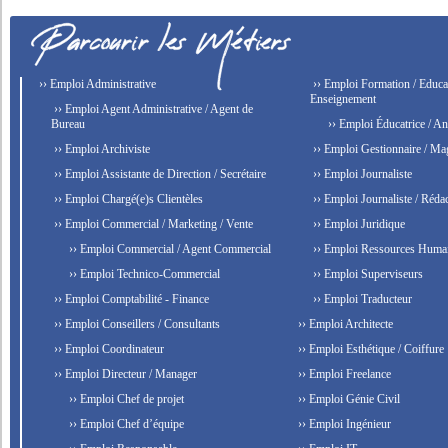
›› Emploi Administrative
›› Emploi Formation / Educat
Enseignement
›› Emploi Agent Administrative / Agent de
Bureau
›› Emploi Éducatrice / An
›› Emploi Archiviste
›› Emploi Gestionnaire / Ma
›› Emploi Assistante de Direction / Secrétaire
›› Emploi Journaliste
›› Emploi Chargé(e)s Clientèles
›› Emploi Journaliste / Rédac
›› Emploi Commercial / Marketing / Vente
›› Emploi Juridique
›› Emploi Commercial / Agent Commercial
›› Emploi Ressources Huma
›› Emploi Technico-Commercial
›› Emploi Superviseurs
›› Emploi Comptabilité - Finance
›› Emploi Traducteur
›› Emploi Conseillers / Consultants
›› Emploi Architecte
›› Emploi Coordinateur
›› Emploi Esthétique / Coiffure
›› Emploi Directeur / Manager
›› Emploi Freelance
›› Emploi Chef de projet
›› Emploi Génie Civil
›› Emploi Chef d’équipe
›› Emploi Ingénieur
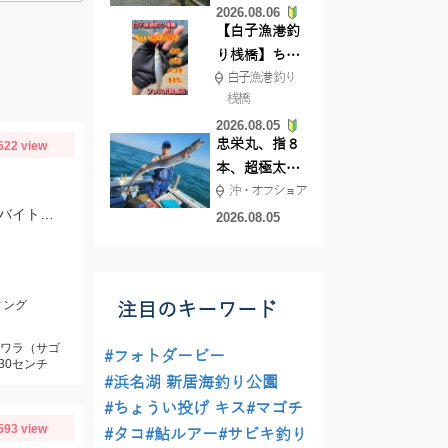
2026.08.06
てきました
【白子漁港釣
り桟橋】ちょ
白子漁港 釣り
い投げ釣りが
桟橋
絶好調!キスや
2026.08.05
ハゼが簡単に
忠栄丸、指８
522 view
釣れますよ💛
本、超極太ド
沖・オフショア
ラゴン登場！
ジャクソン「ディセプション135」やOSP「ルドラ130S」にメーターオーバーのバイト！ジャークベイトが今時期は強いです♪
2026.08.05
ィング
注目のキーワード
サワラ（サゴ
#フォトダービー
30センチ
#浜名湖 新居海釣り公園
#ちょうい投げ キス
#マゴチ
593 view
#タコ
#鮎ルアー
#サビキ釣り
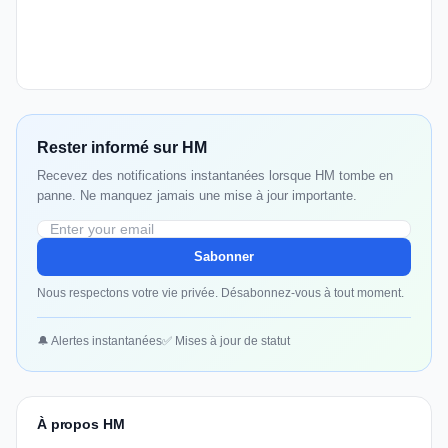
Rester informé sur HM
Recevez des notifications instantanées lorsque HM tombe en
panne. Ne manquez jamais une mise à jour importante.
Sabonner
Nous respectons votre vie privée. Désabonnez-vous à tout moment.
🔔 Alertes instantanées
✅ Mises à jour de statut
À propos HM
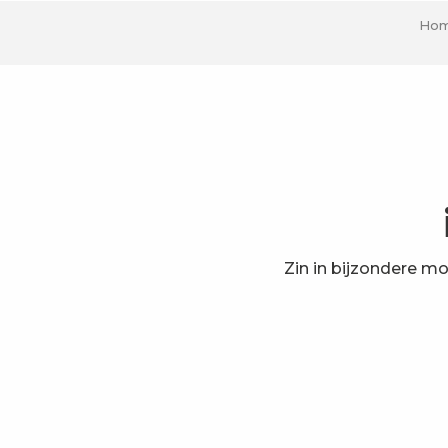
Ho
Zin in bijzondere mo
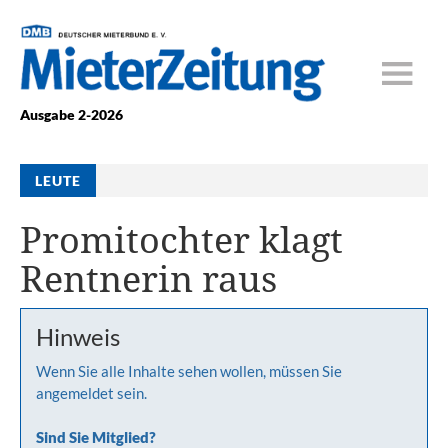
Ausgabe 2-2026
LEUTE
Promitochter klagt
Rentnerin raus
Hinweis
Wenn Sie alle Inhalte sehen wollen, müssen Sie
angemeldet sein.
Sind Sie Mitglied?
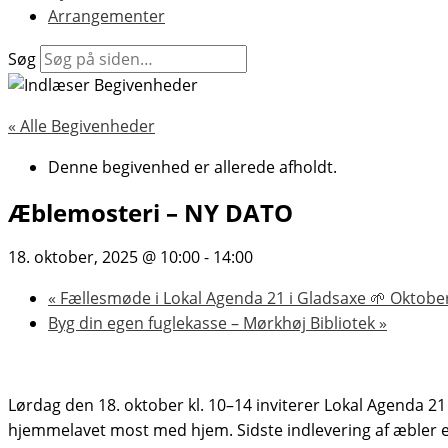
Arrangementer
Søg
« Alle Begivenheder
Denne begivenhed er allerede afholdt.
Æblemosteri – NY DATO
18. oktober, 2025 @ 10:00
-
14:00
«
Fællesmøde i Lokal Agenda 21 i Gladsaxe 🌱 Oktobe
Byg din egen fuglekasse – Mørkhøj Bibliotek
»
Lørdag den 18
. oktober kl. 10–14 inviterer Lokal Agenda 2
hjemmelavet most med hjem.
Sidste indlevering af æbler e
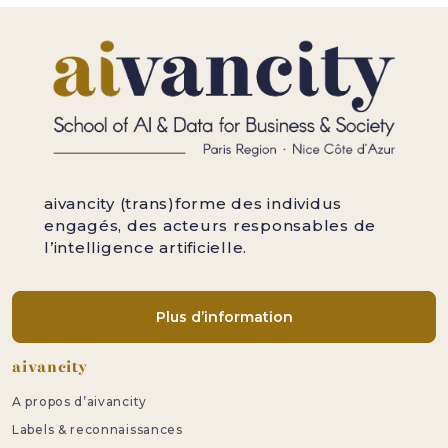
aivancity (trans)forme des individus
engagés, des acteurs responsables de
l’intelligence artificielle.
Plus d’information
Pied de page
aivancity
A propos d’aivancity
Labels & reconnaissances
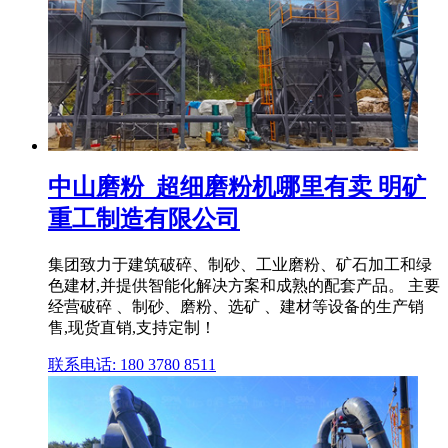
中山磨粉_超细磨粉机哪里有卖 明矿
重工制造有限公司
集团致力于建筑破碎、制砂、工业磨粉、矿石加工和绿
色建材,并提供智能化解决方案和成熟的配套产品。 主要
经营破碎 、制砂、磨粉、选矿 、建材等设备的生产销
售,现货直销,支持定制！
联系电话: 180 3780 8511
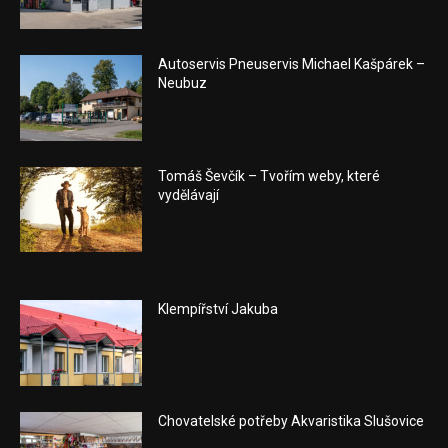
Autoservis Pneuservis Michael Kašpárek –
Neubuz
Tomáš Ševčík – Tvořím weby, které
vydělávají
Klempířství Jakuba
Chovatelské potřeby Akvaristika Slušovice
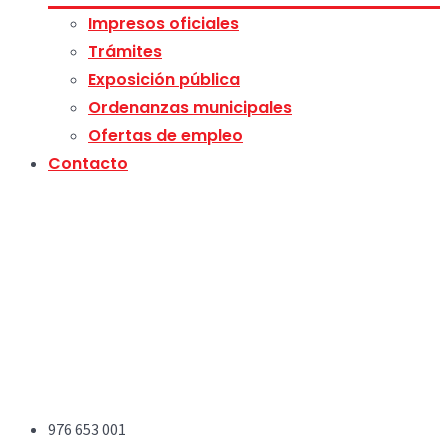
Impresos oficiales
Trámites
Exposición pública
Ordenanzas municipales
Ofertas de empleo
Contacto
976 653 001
══════════════════════════════
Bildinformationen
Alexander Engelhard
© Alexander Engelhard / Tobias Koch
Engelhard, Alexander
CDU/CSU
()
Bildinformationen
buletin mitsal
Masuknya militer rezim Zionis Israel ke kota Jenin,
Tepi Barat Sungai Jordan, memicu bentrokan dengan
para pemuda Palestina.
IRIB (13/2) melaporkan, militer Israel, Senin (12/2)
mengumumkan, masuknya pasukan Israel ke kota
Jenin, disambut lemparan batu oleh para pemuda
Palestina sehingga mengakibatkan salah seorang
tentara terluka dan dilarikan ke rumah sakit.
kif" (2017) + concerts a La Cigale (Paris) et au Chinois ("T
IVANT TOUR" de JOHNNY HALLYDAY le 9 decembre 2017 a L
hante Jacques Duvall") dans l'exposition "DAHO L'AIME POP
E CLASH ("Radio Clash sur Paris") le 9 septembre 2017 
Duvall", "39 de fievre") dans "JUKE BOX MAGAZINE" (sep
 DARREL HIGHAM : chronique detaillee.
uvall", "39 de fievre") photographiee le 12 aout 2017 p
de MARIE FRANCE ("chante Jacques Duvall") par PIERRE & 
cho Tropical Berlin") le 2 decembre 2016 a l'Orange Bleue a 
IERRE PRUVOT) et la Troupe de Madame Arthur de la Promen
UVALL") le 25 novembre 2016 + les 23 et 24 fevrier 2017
══════════════════════════════
Print the part of the listing above that opens with the line containing "A propos d’aivancity" and closes with the line containing "976 653 001". Copy it exactly, both ends included, and omit the pictures.

A propos d’aivancity
Labels & reconnaissances
中山磨粉_超细磨粉机哪里有卖 明矿
重工制造有限公司
集团致力于建筑破碎、制砂、工业磨粉、矿石加工和绿
色建材,并提供智能化解决方案和成熟的配套产品。 主要
经营破碎 、制砂、磨粉、选矿 、建材等设备的生产销
售,现货直销,支持定制！
联系电话: 180 3780 8511
Autoservis Pneuservis Michael Kašpárek –
Neubuz
Tomáš Ševčík – Tvořím weby, které
vydělávají
Klempířství Jakuba
Chovatelské potřeby Akvaristika Slušovice
Impresos oficiales
Trámites
Exposición pública
Ordenanzas municipales
Ofertas de empleo
Contacto
976 653 001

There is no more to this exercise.